Quel avenir pour les coopératives viticoles nées de l'intuition ancienne de viticulteurs pionniers qu'à plusieurs on est plus forts que seul ?

Ce pacte devra reposer sur deux évolutions majeures. Les rapporteurs proposent ainsi d'ouvrir, par expérimentation, les organismes de défense et de gestion à l'aval de la filière, pour que celui-ci puisse avoir voix au chapitre quant aux orientations de production choisies.

L'effort demandé à la production est considérable, tant l'histoire des ODG est ancienne. Cet effort ne saurait être unilatéral.

C'est pourquoi les rapporteurs proposent que cette évolution majeure soit conditionnée à un engagement formel, contrôlable et contrôlé par l'État, aux moyens d'indicateurs clairs, publics et transparents, d'un développement massif de la contractualisation dans les bassins de production qui en expriment le besoin.

En outre, les rapporteurs proposent que toute nouvelle aide à la distillation ou à l'arrachage soit conditionnée à la réussite de ces assises, et donc à l'entente entre l'amont et l'aval.

Ces assises de la viticulture devront être le lieu où chacun est mis devant ses responsabilités.

Les banques sont-elles prêtes à soutenir davantage la viticulture et accepter un surcroît de risque ?

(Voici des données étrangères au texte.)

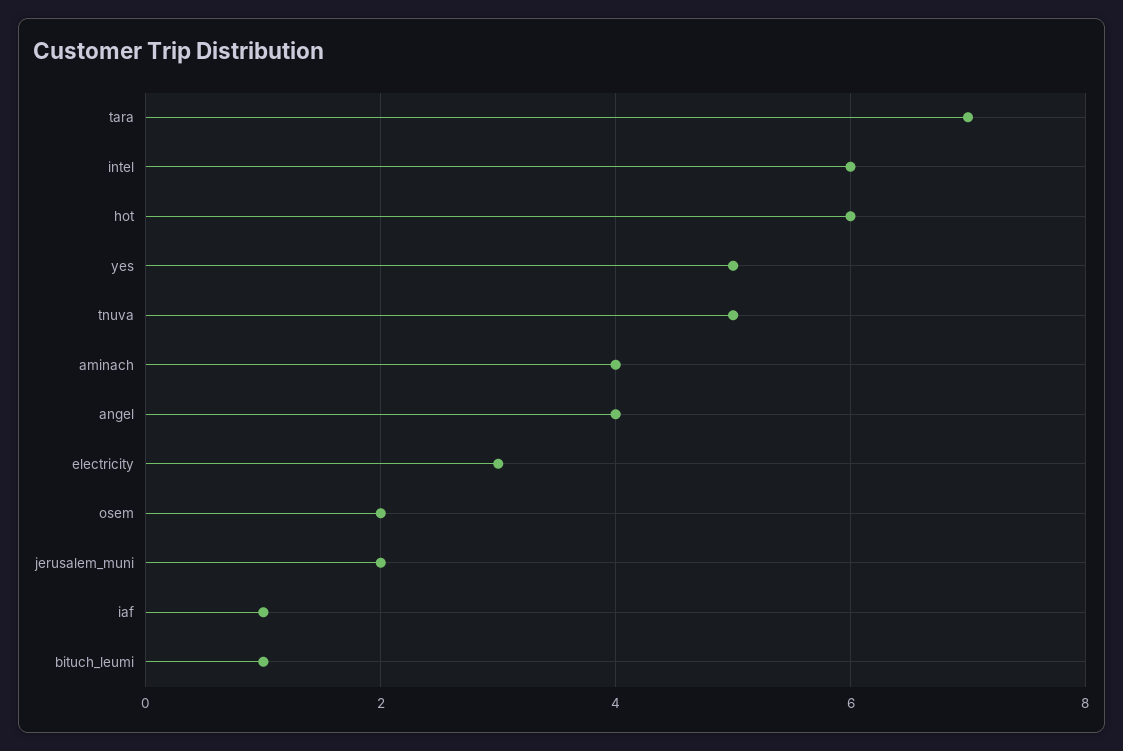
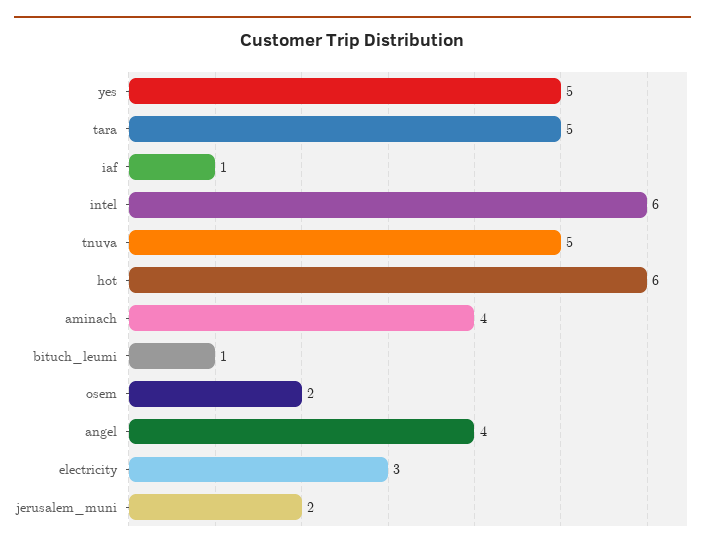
tara: 7 -> 5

Les grandes enseignes sont-elles prêtes à entamer une réflexion sur la redynamisation des ventes et sur certaines politiques tarifaires qui, parfois, interrogent ?

L'hôtellerie-restauration est-elle prête à modifier une politique tarifaire éloignant trop souvent le consommateur du vin à table ?

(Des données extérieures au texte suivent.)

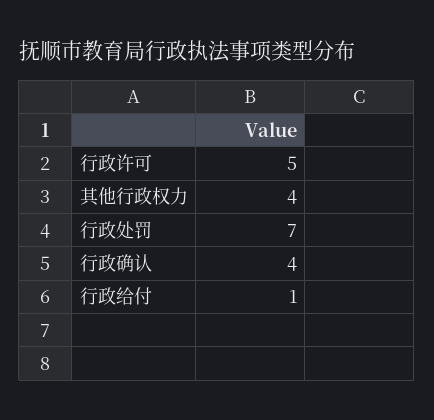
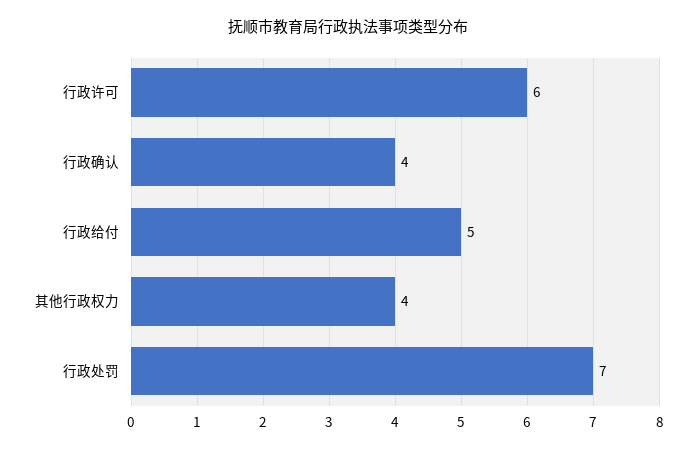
行政许可: 5 -> 6
行政给付: 1 -> 5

L'État est-il prêt, une fois encore, à apporter un indispensable soutien financier pour permettre à la filière de restructurer sa production ?

L'administration poursuivra-t-elle et amplifiera-t-elle l'urgent chantier de la simplification administrative ?

Ces assises de la viticulture doivent être un point de départ d'un nouvel acte de la viticulture française, qui n'oublie pas son héritage, mais au contraire le valorise davantage, qui prend conscience que produire n'est pas une finalité en soi, et qui, enfin, fait le pari de la confiance plutôt que la défiance entre chacun de ses maillons.

Les parlementaires intéressés aux questions viticoles peuvent, et veulent s'engager aux côtés de la filière. L'État et les administrations peuvent, et doivent soutenir ses acteurs. Les institutions européennes peuvent et doivent adapter la législation communautaire. Mais finalement, chacun le sait, les réponses ne pourront venir de la filière et de sa capacité à dépasser ses désaccords souvent légitimes, au service d'une ambition commune.

Tel est le voeu que formulent les rapporteurs de la mission d'information sur l'avenir de la viticulture, tous trois viticulteurs de métier, viscéralement attachés à la culture de la vigne.